:: TASK OBJECTIVE ::
Restate every line of the material below word for word, skipping the images.

==============================

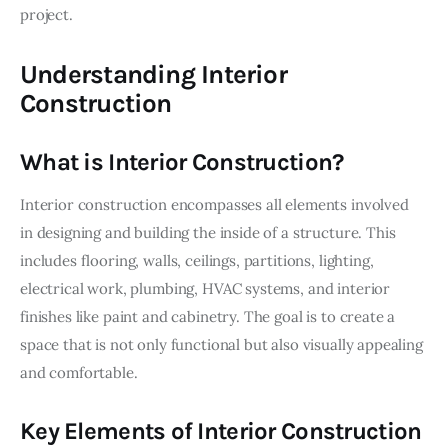
project.
Understanding Interior
Construction
What is Interior Construction?
Interior construction encompasses all elements involved 
in designing and building the inside of a structure. This 
includes flooring, walls, ceilings, partitions, lighting, 
electrical work, plumbing, HVAC systems, and interior 
finishes like paint and cabinetry. The goal is to create a 
space that is not only functional but also visually appealing 
and comfortable.
Key Elements of Interior Construction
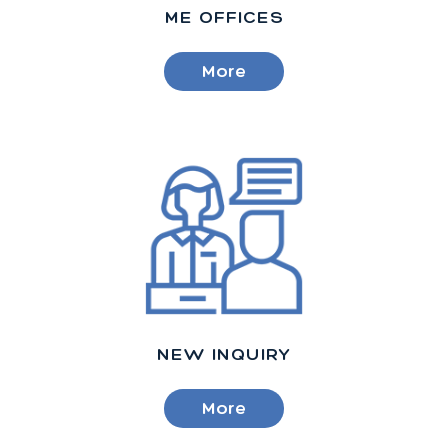
ME OFFICES
More
NEW INQUIRY
More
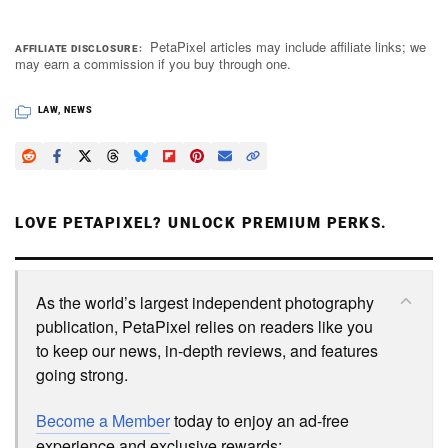
PetaPixel articles may include affiliate links; we
AFFILIATE DISCLOSURE
may earn a commission if you buy through one.
LAW
,
NEWS
LOVE PETAPIXEL? UNLOCK PREMIUM PERKS.
As the world’s largest independent photography
publication, PetaPixel relies on readers like you
to keep our news, in-depth reviews, and features
going strong.
Become a Member
today to enjoy an ad-free
experience and exclusive rewards:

==============================

:: RESPONSE FOR THIS EXERCISE ::
project.
Understanding Interior
Construction
What is Interior Construction?
Interior construction encompasses all elements involved 
in designing and building the inside of a structure. This 
includes flooring, walls, ceilings, partitions, lighting, 
electrical work, plumbing, HVAC systems, and interior 
finishes like paint and cabinetry. The goal is to create a 
space that is not only functional but also visually appealing 
and comfortable.
Key Elements of Interior Construction
ME OFFICES
More
NEW INQUIRY
More
PetaPixel articles may include affiliate links; we
AFFILIATE DISCLOSURE
may earn a commission if you buy through one.
LAW
,
NEWS
LOVE PETAPIXEL? UNLOCK PREMIUM PERKS.
As the world’s largest independent photography
publication, PetaPixel relies on readers like you
to keep our news, in-depth reviews, and features
going strong.
Become a Member
today to enjoy an ad-free
experience and exclusive rewards:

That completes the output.